Start of Listed records
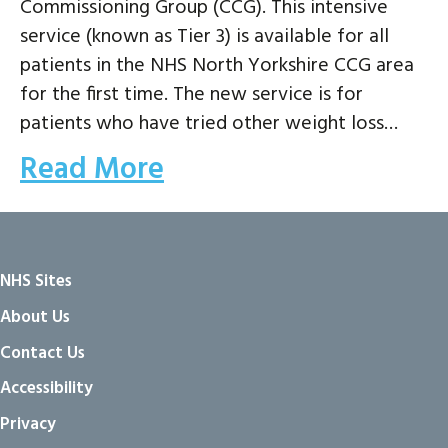
Commissioning Group (CCG). This intensive
service (known as Tier 3) is available for all
patients in the NHS North Yorkshire CCG area
for the first time. The new service is for
patients who have tried other weight loss…
Read More
NHS Sites
About Us
Contact Us
Accessibility
Privacy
End of Listed records
Exercise aim: Beginning with the line containing "patients who have tried other weight loss…", repeat each line of the listing above, exactly, through the last one, and stop there.

Response box:
patients who have tried other weight loss…
Read More
NHS Sites
About Us
Contact Us
Accessibility
Privacy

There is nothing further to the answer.